READING TEXT ▸
-=-=-

[Date Prev][Date Next][Thread Prev][Thread Next][Date Index][Thread Index]

Re: [Xen-devel] [PATCH v4] xen-pciback: optionally allow interrupt enable flag writes



On Wed, Jan 15, 2020 at 02:46:29AM +0100, Marek Marczykowski-Górecki wrote:
> QEMU running in a stubdom needs to be able to set INTX_DISABLE, and the
> MSI(-X) enable flags in the PCI config space. This adds an attribute
> 'allow_interrupt_control' which when set for a PCI device allows writes
> to this flag(s). The toolstack will need to set this for stubdoms.
> When enabled, guest (stubdomain) will be allowed to set relevant enable
> flags, but only one at a time - i.e. it refuses to enable more than one
> of INTx, MSI, MSI-X at a time.
> 
> This functionality is needed only for config space access done by device
> model (stubdomain) serving a HVM with the actual PCI device. It is not
> necessary and unsafe to enable direct access to those bits for PV domain
> with the device attached. For PV domains, there are separate protocol
> messages (XEN_PCI_OP_{enable,disable}_{msi,msix}) for this purpose.

-=-=-

[A block of data]
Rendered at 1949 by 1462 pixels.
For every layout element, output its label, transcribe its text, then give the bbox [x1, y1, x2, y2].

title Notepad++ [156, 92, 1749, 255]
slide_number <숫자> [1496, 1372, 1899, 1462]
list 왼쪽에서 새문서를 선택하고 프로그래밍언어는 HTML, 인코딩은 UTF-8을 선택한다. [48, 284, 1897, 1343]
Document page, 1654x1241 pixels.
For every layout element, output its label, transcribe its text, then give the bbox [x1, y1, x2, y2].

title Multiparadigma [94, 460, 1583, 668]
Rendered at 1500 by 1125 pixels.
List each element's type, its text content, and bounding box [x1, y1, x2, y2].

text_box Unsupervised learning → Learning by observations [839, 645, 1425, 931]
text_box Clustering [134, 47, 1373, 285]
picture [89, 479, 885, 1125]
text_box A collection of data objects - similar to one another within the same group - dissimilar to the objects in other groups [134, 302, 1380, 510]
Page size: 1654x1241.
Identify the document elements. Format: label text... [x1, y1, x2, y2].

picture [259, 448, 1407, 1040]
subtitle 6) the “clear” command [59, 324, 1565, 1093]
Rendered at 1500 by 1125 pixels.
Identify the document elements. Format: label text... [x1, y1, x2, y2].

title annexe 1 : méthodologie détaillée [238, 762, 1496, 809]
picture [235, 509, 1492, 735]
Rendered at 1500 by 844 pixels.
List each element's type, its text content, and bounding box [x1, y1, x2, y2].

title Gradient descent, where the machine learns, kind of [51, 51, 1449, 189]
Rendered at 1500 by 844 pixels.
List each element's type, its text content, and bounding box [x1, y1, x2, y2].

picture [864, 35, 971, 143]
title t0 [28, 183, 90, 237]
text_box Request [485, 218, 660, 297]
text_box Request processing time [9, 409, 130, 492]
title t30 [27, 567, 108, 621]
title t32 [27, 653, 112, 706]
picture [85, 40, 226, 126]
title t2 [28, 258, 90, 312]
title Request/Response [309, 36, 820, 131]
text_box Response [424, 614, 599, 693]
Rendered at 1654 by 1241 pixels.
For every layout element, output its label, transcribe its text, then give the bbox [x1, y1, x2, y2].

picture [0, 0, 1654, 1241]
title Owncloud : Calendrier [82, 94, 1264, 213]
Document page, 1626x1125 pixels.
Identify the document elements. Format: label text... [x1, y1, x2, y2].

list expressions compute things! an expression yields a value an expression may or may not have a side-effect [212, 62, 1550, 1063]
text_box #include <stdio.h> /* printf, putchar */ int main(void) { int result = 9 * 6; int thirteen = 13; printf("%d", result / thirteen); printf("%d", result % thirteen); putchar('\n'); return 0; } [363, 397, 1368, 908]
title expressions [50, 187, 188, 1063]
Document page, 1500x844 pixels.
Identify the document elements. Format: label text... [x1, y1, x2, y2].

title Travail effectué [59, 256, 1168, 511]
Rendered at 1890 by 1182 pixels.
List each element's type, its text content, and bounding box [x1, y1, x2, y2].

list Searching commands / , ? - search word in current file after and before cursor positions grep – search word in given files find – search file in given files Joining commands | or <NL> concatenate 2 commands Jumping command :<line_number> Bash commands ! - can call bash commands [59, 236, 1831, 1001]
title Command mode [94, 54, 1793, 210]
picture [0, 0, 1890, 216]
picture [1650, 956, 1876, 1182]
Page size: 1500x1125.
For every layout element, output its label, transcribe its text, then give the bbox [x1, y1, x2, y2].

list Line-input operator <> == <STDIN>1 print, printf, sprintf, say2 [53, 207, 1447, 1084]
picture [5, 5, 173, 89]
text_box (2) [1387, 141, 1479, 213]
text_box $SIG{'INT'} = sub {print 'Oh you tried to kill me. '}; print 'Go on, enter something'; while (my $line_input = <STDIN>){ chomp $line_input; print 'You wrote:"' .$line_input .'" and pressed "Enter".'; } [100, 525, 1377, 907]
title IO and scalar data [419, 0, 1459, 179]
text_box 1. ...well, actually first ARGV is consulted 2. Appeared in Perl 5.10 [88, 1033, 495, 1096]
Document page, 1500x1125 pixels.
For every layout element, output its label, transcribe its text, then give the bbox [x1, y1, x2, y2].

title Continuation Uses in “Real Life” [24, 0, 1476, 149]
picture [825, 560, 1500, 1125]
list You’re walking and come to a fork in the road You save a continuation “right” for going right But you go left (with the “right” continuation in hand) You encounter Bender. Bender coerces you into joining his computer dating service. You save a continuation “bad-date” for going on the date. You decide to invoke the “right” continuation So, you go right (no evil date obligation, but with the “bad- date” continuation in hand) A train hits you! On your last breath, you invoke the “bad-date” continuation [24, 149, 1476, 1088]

-=-=-

According to the xen-pciback patch message, what attribute does the patch add to allow writes to the interrupt enable flags?

ANSWER TO THIS TASK ▸
'allow_interrupt_control'